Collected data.

=== Section Start ===

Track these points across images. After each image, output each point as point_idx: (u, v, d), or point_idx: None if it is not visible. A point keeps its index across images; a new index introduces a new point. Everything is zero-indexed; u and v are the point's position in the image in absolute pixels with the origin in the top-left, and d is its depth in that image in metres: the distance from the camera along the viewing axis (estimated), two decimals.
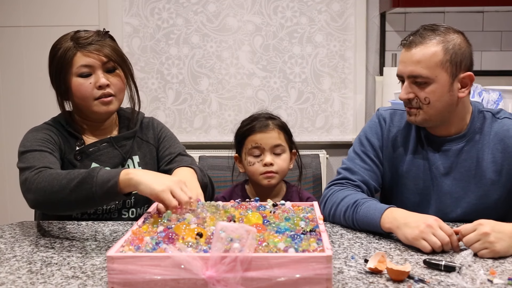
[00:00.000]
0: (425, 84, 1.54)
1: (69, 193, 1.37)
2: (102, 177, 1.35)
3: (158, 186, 1.29)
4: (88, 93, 1.60)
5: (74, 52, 1.59)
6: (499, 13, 3.30)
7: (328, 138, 3.41)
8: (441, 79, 1.53)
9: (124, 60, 1.67)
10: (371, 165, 1.69)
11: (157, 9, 3.34)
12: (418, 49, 1.54)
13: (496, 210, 1.60)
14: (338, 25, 3.34)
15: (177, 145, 1.78)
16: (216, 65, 3.37)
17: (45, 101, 3.40)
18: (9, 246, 1.41)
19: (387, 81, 3.12)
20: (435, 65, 1.52)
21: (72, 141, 1.66)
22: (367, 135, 1.72)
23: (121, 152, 1.68)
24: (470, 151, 1.62)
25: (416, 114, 1.58)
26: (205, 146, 3.35)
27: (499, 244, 1.27)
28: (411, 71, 1.55)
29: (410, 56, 1.55)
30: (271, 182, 1.81)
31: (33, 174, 1.44)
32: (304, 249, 1.07)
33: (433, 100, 1.55)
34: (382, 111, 1.75)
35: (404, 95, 1.58)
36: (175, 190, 1.29)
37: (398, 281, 1.14)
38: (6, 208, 3.52)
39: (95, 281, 1.16)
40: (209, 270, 1.01)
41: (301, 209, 1.41)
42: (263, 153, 1.80)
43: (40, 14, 3.38)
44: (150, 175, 1.34)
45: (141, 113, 1.78)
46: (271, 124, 1.82)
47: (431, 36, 1.54)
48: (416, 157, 1.67)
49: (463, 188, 1.62)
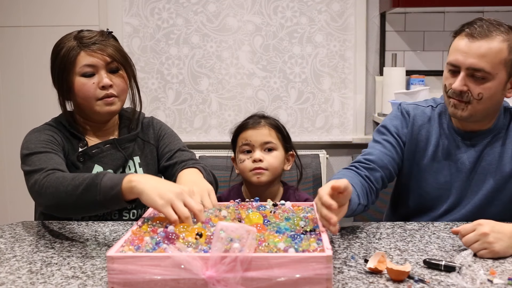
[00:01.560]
0: (483, 79, 1.51)
1: (76, 200, 1.36)
2: (105, 184, 1.33)
3: (159, 199, 1.25)
4: (91, 93, 1.59)
5: (77, 51, 1.58)
6: (499, 13, 3.30)
7: (328, 138, 3.41)
8: (500, 77, 1.52)
9: (128, 61, 1.66)
10: (392, 151, 1.66)
11: (157, 9, 3.34)
12: (484, 42, 1.49)
13: (510, 205, 1.62)
14: (338, 25, 3.34)
15: (177, 141, 1.77)
16: (216, 65, 3.37)
17: (45, 101, 3.40)
18: (9, 246, 1.41)
19: (387, 81, 3.12)
20: (499, 62, 1.50)
21: (74, 142, 1.65)
22: (388, 125, 1.70)
23: (124, 154, 1.67)
24: (494, 146, 1.63)
25: (463, 108, 1.54)
26: (205, 146, 3.35)
27: (498, 245, 1.27)
28: (473, 64, 1.50)
29: (475, 48, 1.49)
30: (260, 179, 1.76)
31: (41, 178, 1.42)
32: (304, 249, 1.07)
33: (486, 97, 1.52)
34: (404, 105, 1.74)
35: (459, 87, 1.52)
36: (176, 204, 1.24)
37: (398, 281, 1.14)
38: (6, 208, 3.52)
39: (95, 281, 1.16)
40: (209, 270, 1.01)
41: (301, 209, 1.41)
42: (253, 150, 1.78)
43: (40, 14, 3.38)
44: (152, 184, 1.29)
45: (142, 114, 1.78)
46: (262, 122, 1.80)
47: (497, 32, 1.50)
48: (438, 152, 1.66)
49: (483, 181, 1.63)
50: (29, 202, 1.58)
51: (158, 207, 1.24)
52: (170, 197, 1.24)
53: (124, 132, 1.72)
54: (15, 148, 1.62)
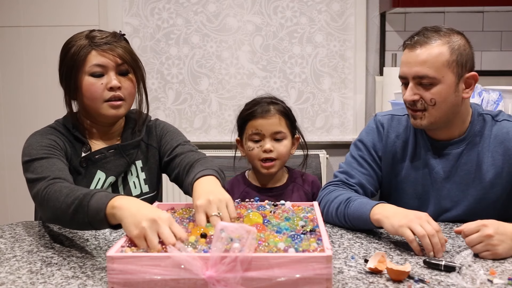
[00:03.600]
0: (431, 85, 1.52)
1: (69, 219, 1.32)
2: (92, 207, 1.26)
3: (134, 229, 1.15)
4: (98, 94, 1.55)
5: (88, 50, 1.54)
6: (499, 13, 3.30)
7: (328, 138, 3.41)
8: (448, 80, 1.52)
9: (138, 64, 1.63)
10: (368, 169, 1.69)
11: (157, 9, 3.34)
12: (424, 49, 1.52)
13: (494, 211, 1.60)
14: (338, 25, 3.34)
15: (179, 137, 1.73)
16: (216, 65, 3.37)
17: (45, 101, 3.41)
18: (9, 246, 1.41)
19: (387, 81, 3.12)
20: (442, 65, 1.51)
21: (77, 146, 1.61)
22: (364, 140, 1.71)
23: (128, 160, 1.64)
24: (470, 154, 1.61)
25: (421, 117, 1.56)
26: (205, 146, 3.35)
27: (501, 247, 1.27)
28: (416, 72, 1.52)
29: (415, 56, 1.53)
30: (270, 171, 1.79)
31: (42, 188, 1.38)
32: (304, 249, 1.07)
33: (439, 101, 1.52)
34: (379, 116, 1.74)
35: (409, 97, 1.55)
36: (148, 235, 1.13)
37: (398, 281, 1.14)
38: (6, 208, 3.52)
39: (95, 281, 1.16)
40: (209, 270, 1.01)
41: (301, 209, 1.41)
42: (263, 139, 1.78)
43: (40, 14, 3.38)
44: (131, 211, 1.19)
45: (148, 117, 1.74)
46: (272, 110, 1.79)
47: (435, 37, 1.52)
48: (415, 162, 1.66)
49: (463, 191, 1.62)
50: (29, 202, 1.58)
51: (132, 237, 1.16)
52: (143, 227, 1.14)
53: (128, 134, 1.68)
54: (15, 148, 1.61)
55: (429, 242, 1.28)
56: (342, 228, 1.55)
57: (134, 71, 1.61)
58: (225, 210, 1.27)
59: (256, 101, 1.83)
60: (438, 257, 1.27)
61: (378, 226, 1.43)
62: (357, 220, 1.48)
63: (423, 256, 1.29)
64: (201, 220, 1.24)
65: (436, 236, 1.28)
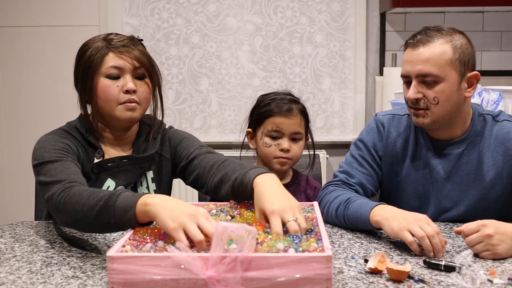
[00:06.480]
0: (434, 83, 1.52)
1: (92, 222, 1.29)
2: (119, 207, 1.23)
3: (171, 222, 1.14)
4: (114, 96, 1.51)
5: (106, 51, 1.52)
6: (499, 13, 3.31)
7: (328, 138, 3.41)
8: (451, 78, 1.52)
9: (155, 69, 1.60)
10: (369, 169, 1.69)
11: (157, 9, 3.34)
12: (426, 48, 1.52)
13: (494, 211, 1.60)
14: (338, 25, 3.34)
15: (195, 142, 1.68)
16: (216, 65, 3.37)
17: (45, 101, 3.41)
18: (9, 246, 1.41)
19: (387, 81, 3.12)
20: (445, 63, 1.51)
21: (90, 151, 1.57)
22: (365, 140, 1.71)
23: (140, 172, 1.61)
24: (471, 154, 1.61)
25: (424, 115, 1.55)
26: None
27: (501, 247, 1.27)
28: (420, 70, 1.52)
29: (417, 55, 1.53)
30: (283, 167, 1.79)
31: (58, 192, 1.35)
32: (304, 249, 1.07)
33: (442, 100, 1.53)
34: (380, 116, 1.74)
35: (412, 95, 1.55)
36: (188, 226, 1.12)
37: (398, 281, 1.14)
38: (6, 208, 3.52)
39: (95, 281, 1.16)
40: (209, 270, 1.01)
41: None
42: (281, 137, 1.78)
43: (40, 14, 3.38)
44: (167, 205, 1.18)
45: (163, 124, 1.71)
46: (295, 109, 1.78)
47: (438, 36, 1.53)
48: (415, 162, 1.66)
49: (463, 191, 1.62)
50: (29, 202, 1.57)
51: (169, 231, 1.14)
52: (183, 220, 1.13)
53: (142, 141, 1.64)
54: (15, 148, 1.60)
55: (429, 243, 1.28)
56: (342, 228, 1.56)
57: (151, 76, 1.58)
58: (302, 219, 1.21)
59: (277, 98, 1.80)
60: (438, 258, 1.27)
61: (378, 227, 1.43)
62: (356, 221, 1.49)
63: (423, 256, 1.29)
64: (277, 225, 1.18)
65: (436, 237, 1.28)
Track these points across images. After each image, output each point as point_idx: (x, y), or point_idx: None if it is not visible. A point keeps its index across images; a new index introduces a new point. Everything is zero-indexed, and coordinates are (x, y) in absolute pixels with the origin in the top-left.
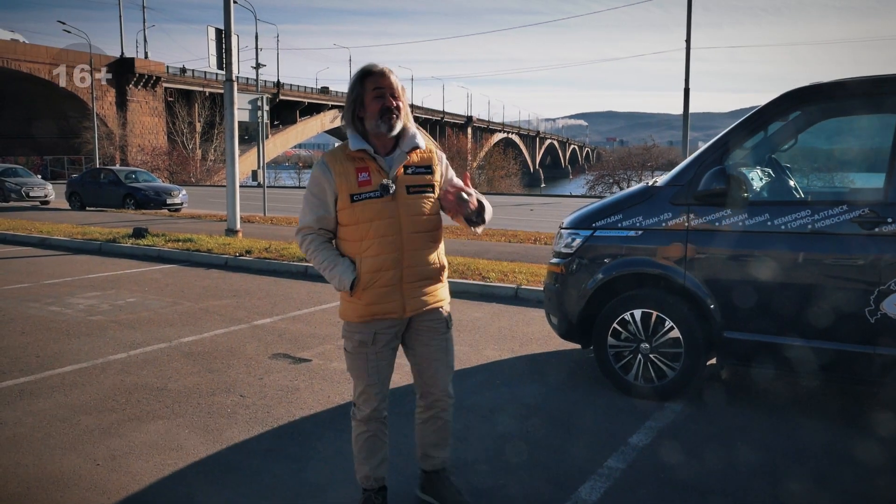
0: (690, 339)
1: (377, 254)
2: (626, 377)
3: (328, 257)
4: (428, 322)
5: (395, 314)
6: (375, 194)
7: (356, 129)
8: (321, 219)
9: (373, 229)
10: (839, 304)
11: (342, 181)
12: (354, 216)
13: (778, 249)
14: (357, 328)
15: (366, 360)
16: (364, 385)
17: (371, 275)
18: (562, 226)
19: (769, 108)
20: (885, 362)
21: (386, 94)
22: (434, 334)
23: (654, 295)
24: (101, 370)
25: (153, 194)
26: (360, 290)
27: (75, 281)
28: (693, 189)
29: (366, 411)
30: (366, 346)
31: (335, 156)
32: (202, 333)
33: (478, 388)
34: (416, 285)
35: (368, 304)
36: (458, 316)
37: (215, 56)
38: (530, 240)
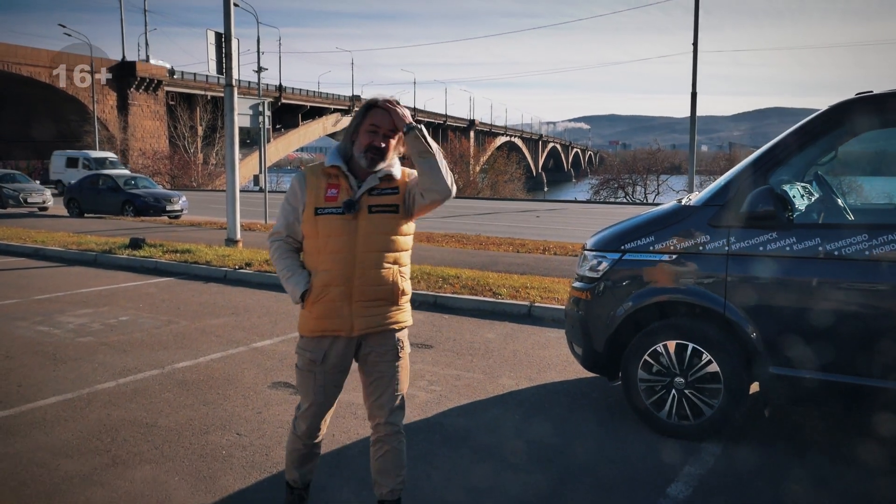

=== Section End ===

Directions. Return exactly, and only, the lines above starting at the line that contains "42: (263, 153, 1.80)" and ending at the line that contains "49: (463, 188, 1.62)".

Response below.
42: (263, 153, 1.80)
43: (40, 14, 3.38)
44: (150, 175, 1.34)
45: (141, 113, 1.78)
46: (271, 124, 1.82)
47: (431, 36, 1.54)
48: (416, 157, 1.67)
49: (463, 188, 1.62)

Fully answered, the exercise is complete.